- What the task asks:
All lines containing the string "µÍµçÆ½ÓÐÐ" must be copied from the entries.

══ Entries supplied

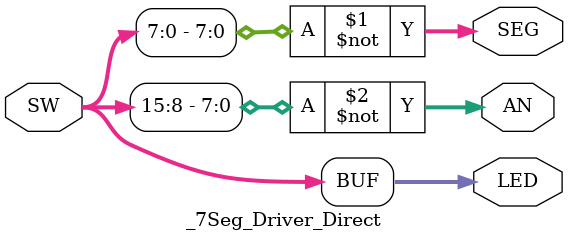
<source format=v>
`timescale 1ns / 1ps

module _7Seg_Driver_Direct(SW, SEG, AN, LED);
    input [15:0] SW; // 16 Î»²¦¶¯¿ª¹Ø    
    output [7:0] SEG; // 7 ¶ÎÊýÂë¹ÜÇý¶¯£¬µÍµçÆ½ÓÐÐ§
    output [7:0] AN; // 7 ¶ÎÊýÂë¹ÜÆ¬Ñ¡ÐÅºÅ£¬µÍµçÆ½ÓÐÐ§
    output [15:0] LED; // 16 Î» LED ÏÔÊ¾£¬¸ßµçÆ½ÓÐÐ§
    //    ÓÃ SW[7:0]Ö±½ÓÇý¶¯ 7 ¶ÎÊýÂë¹ÜµÄ CA-CG¡¢ DP ÏÔÊ¾µ¥Ôª¡£
    //    ÓÃ SW[15:8]Ñ¡Ôñ±»Çý¶¯µÄ 7 ¶ÎÊýÂë¹Ü¡£
    //    ÓÃ LED[15:0]ÏÔÊ¾ SW µÄ×´Ì¬¡£
    
    assign LED=SW;
    assign SEG[7:0]=~SW[7:0];
    assign AN=~SW[15:8];
endmodule

/*
module _7Seg_Driver_Direct(SW, CA, CB, CC, CD, CE, CF, CG, DP, AN, LED);
    input [15:0] SW; // 16 Î»²¦¶¯¿ª¹Ø    
    output CA, CB, CC, CD, CE, CF, CG, DP; // 7 ¶ÎÊýÂë¹ÜÇý¶¯£¬µÍµçÆ½ÓÐÐ§
    output [7:0] AN; // 7 ¶ÎÊýÂë¹ÜÆ¬Ñ¡ÐÅºÅ£¬µÍµçÆ½ÓÐÐ§
    output [15:0] LED; // 16 Î» LED ÏÔÊ¾£¬¸ßµçÆ½ÓÐÐ§
    //    ÓÃ SW[7:0]Ö±½ÓÇý¶¯ 7 ¶ÎÊýÂë¹ÜµÄ CA-CG¡¢ DP ÏÔÊ¾µ¥Ôª¡£
    //    ÓÃ SW[15:8]Ñ¡Ôñ±»Çý¶¯µÄ 7 ¶ÎÊýÂë¹Ü¡£
    //    ÓÃ LED[15:0]ÏÔÊ¾ SW µÄ×´Ì¬¡£
    
    assign LED=SW;
    assign {DP, CG, CF, CE, CD, CC, CB, CA}=~SW[7:0];
    assign AN=~SW[15:8];
endmodule
*/

</source>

════

- Answer space:
    output [7:0] SEG; // 7 ¶ÎÊýÂë¹ÜÇý¶¯£¬µÍµçÆ½ÓÐÐ§
    output [7:0] AN; // 7 ¶ÎÊýÂë¹ÜÆ¬Ñ¡ÐÅºÅ£¬µÍµçÆ½ÓÐÐ§
    output CA, CB, CC, CD, CE, CF, CG, DP; // 7 ¶ÎÊýÂë¹ÜÇý¶¯£¬µÍµçÆ½ÓÐÐ§
    output [7:0] AN; // 7 ¶ÎÊýÂë¹ÜÆ¬Ñ¡ÐÅºÅ£¬µÍµçÆ½ÓÐÐ§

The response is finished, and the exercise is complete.